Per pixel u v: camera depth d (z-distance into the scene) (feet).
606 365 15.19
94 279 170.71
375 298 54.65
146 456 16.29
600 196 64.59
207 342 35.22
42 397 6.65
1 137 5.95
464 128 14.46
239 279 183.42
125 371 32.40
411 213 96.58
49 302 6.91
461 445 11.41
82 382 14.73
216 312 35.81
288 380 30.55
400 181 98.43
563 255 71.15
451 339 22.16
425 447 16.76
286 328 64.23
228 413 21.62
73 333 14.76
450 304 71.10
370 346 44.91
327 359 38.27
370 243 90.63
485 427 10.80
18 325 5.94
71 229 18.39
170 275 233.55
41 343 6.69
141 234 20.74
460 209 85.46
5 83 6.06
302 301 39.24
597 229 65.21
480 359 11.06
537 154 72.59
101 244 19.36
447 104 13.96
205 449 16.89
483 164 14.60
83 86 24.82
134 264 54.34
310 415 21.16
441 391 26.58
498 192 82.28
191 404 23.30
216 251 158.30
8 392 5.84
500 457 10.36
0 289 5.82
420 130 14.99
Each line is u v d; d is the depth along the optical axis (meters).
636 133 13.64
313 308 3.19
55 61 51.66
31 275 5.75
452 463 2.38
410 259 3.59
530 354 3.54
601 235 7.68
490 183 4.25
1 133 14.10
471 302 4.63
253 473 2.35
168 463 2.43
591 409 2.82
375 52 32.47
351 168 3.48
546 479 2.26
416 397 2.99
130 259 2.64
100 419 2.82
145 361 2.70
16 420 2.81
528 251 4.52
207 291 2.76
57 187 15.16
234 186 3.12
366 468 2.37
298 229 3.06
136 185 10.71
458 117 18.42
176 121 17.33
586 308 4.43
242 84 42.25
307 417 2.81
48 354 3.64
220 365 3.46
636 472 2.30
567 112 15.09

════════════════

:: WHAT YOU ARE ASKED TO DO ::
A complete, exact copy of the records is what is needed.

:: ANSWER FOR THIS EXERCISE ::
Per pixel u v: camera depth d (z-distance into the scene) (feet).
606 365 15.19
94 279 170.71
375 298 54.65
146 456 16.29
600 196 64.59
207 342 35.22
42 397 6.65
1 137 5.95
464 128 14.46
239 279 183.42
125 371 32.40
411 213 96.58
49 302 6.91
461 445 11.41
82 382 14.73
216 312 35.81
288 380 30.55
400 181 98.43
563 255 71.15
451 339 22.16
425 447 16.76
286 328 64.23
228 413 21.62
73 333 14.76
450 304 71.10
370 346 44.91
327 359 38.27
370 243 90.63
485 427 10.80
18 325 5.94
71 229 18.39
170 275 233.55
41 343 6.69
141 234 20.74
460 209 85.46
5 83 6.06
302 301 39.24
597 229 65.21
480 359 11.06
537 154 72.59
101 244 19.36
447 104 13.96
205 449 16.89
483 164 14.60
83 86 24.82
134 264 54.34
310 415 21.16
441 391 26.58
498 192 82.28
191 404 23.30
216 251 158.30
8 392 5.84
500 457 10.36
0 289 5.82
420 130 14.99
Each line is u v d; d is the depth along the optical axis (meters).
636 133 13.64
313 308 3.19
55 61 51.66
31 275 5.75
452 463 2.38
410 259 3.59
530 354 3.54
601 235 7.68
490 183 4.25
1 133 14.10
471 302 4.63
253 473 2.35
168 463 2.43
591 409 2.82
375 52 32.47
351 168 3.48
546 479 2.26
416 397 2.99
130 259 2.64
100 419 2.82
145 361 2.70
16 420 2.81
528 251 4.52
207 291 2.76
57 187 15.16
234 186 3.12
366 468 2.37
298 229 3.06
136 185 10.71
458 117 18.42
176 121 17.33
586 308 4.43
242 84 42.25
307 417 2.81
48 354 3.64
220 365 3.46
636 472 2.30
567 112 15.09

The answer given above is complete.